- Atrasos na importação de medicamentos à base de cannabis atingem compradores e secretarias de Saúde, com os EUA respondendo por cerca de oitenta por cento das importações.
- Os problemas começaram há cerca de duas semanas, quando a American Airlines passou a barrar embarques; depois Latam, Avianca e TAP passaram a adotar critérios próprios.
- Sem norma clara, empresas criam interpretações conflitantes, incluindo uma teoria de que o envio só entre empresas farmacêuticas inviabiliza operações anteriores.
- A maioria dos produtos entra no Brasil sob o código fiscal NCM 3004.90.99, o que pode impactar também outros medicamentos classificados nesse código.
- O Ministério da Saúde precisa agir rapidamente para evitar desabastecimento de pacientes que dependem da importação, representando risco para cerca de 40% dos 871 mil pacientes.
Pacientes podem ficar sem cannabis com problemas de transporte entre EUA e Brasil. Atrasos já ocorrem em remédios de cannabis para compradores individuais e para secretarias de Saúde que importam medicamentos judicializados. O problema nasce nos EUA, onde companhias aéreas passaram a barrar embarques sem explicação oficial.
As primeiras negativas de transporte apareceram há cerca de duas semanas na American Airlines, principal rota para o Brasil. Inicialmente, a hipótese era de multa aplicada por transportar produtos com concentração de THC acima do permitido pela documentação.
Com o tempo, outras empresas aéreas brasileiras passaram a adotar critérios próprios. Latam, Avianca e TAP passaram a restringir ou vetar embarques de cannabis, mesmo quando o produto cumpre a Farm Bill e tem aprovação da Anvisa. A indefinição gerou dúvidas sobre regras aplicáveis.
Mudança no transporte aéreo
Autoridades brasileiras não identificaram a origem do problema. Dificuldades de importação atingem cerca de 40% dos 871 mil pacientes que dependem de tratamento com cannabis, segundo o levantamento citado pelo veículo. A situação deixa de ser apenas logística e passa a exigir avaliação sanitária.

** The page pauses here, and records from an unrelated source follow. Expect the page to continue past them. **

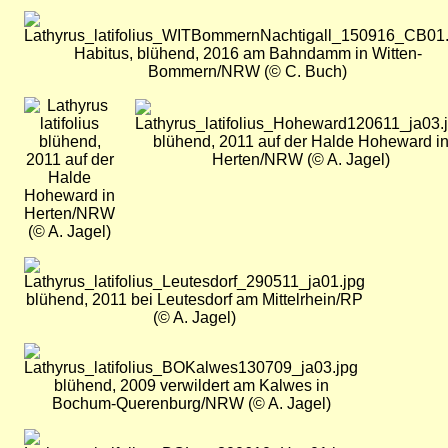
Bild
Habitus, blühend, 2016 am Bahndamm in Witten-
Bommern/NRW (© C. Buch)
Bild
Bild
blühend,
blühend, 2011 auf der Halde Hoheward i
2011 auf der
Herten/NRW (© A. Jagel)
Halde
Hoheward in
Herten/NRW
(© A. Jagel)
Bild
blühend, 2011 bei Leutesdorf am Mittelrhein/RP
(© A. Jagel)
Bild
blühend, 2009 verwildert am Kalwes in
Bochum-Querenburg/NRW (© A. Jagel)
Bild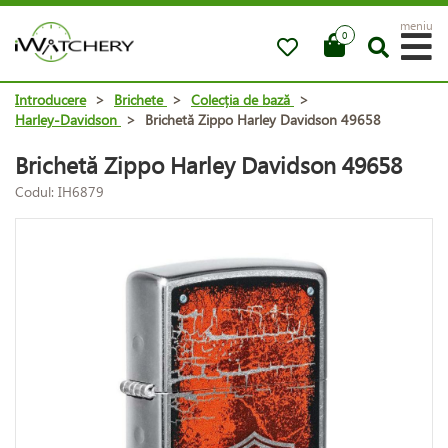
meniu
0
Introducere
>
Brichete
>
Colecția de bază
>
Harley-Davidson
>
Brichetă Zippo Harley Davidson 49658
Brichetă Zippo Harley Davidson 49658
Codul: IH6879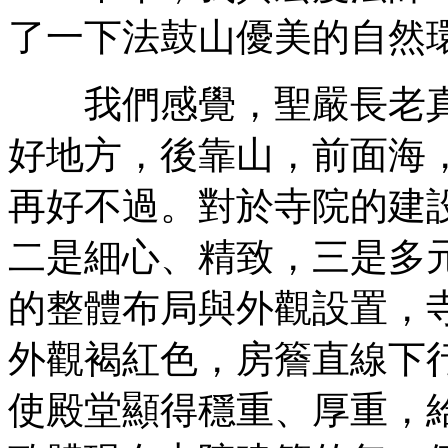
了一下法鼓山優美的自然
我們感覺，聖嚴長老真
好地方，後靠山，前面海
再好不過。對於寺院的建
二是細心、精致，三是多
的整體布局與外觀設置，
外觀褐紅色，房簷直線下
使殿堂顯得穩重、厚重，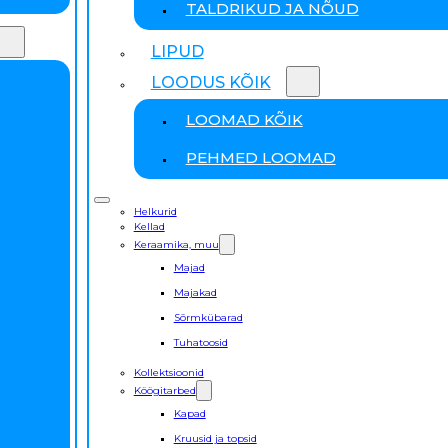
TALDRIKUD JA NÕUD
LIPUD
LOODUS KÕIK
LOOMAD KÕIK
PEHMED LOOMAD
Helkurid
Kellad
Keraamika, muu
Majad
Majakad
Sõrmkübarad
Tuhatoosid
Kollektsioonid
Köögitarbed
Kapad
Kruusid ja topsid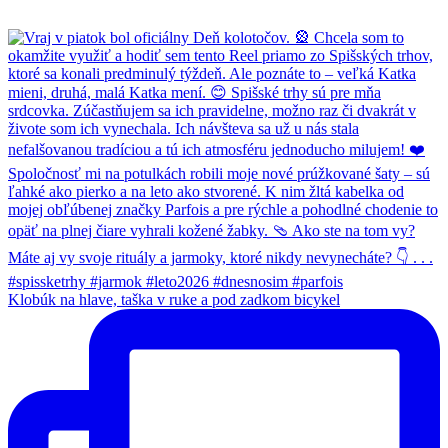
Klobúk na hlave, taška v ruke a pod zadkom bicykel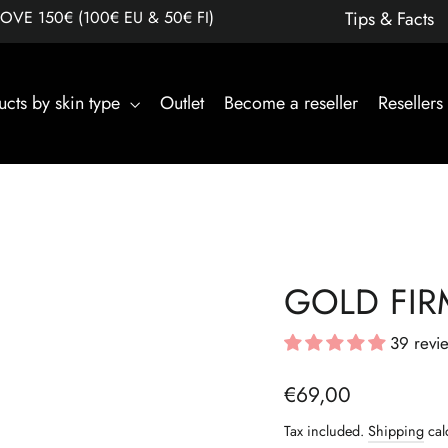
E 150€ (100€ EU & 50€ FI)
Tips & Facts
ucts by skin type
Outlet
Become a reseller
Resellers
GOLD FIR
39 revi
Regular
€69,00
price
Tax included.
Shipping
cal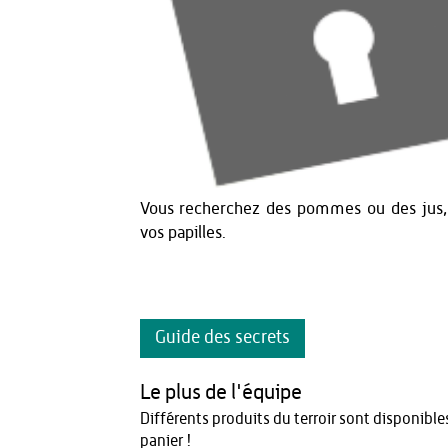
Vous recherchez des pommes ou des jus, 
vos papilles.
Guide des secrets
Le plus de l'équipe
Différents produits du terroir sont disponible
panier !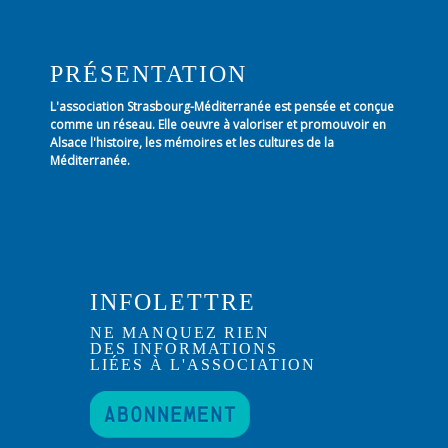
PRÉSENTATION
L'association Strasbourg-Méditerranée est pensée et conçue
comme un réseau. Elle oeuvre à valoriser et promouvoir en
Alsace l'histoire, les mémoires et les cultures de la
Méditerranée.
INFOLETTRE
NE MANQUEZ RIEN
DES INFORMATIONS
LIÉES À L'ASSOCIATION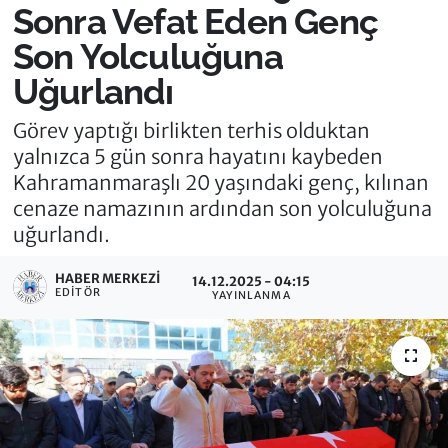
Sonra Vefat Eden Genç
Son Yolculuğuna
Uğurlandı
Görev yaptığı birlikten terhis olduktan
yalnızca 5 gün sonra hayatını kaybeden
Kahramanmaraşlı 20 yaşındaki genç, kılınan
cenaze namazının ardından son yolculuğuna
uğurlandı.
HABER MERKEZI
14.12.2025 - 04:15
EDITÖR
YAYINLANMA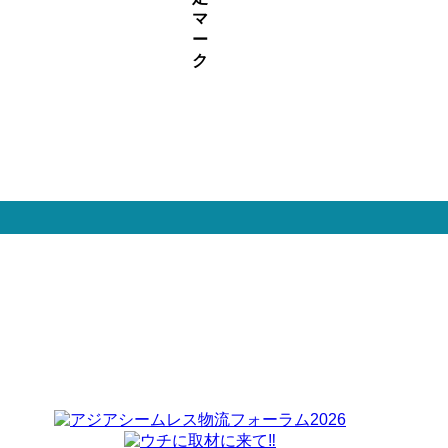
マ
ー
ク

As importações de cannabis respondem por cerca de 80% do total destinado ao Brasil. Se as restrições se mantiverem, o abastecimento de medicamentos poderá sofrer impacto significativo, especialmente para pacientes com epilepsia refratária, dor crônica e doenças neurodegenerativas.
O Ministério da Saúde afirmou que entende a gravidade da interrupção e avalia medidas para manter o fornecimento contínuo. O texto permanece aberto quanto à origem das restrições e às soluções possíveis para evitar desabastecimento.
O Poder360 informou ter feito contato com American Airlines e Latam, mas não obteve resposta até a publicação. A reportagem continuará atualizando conforme novas informações sejam confirmadas.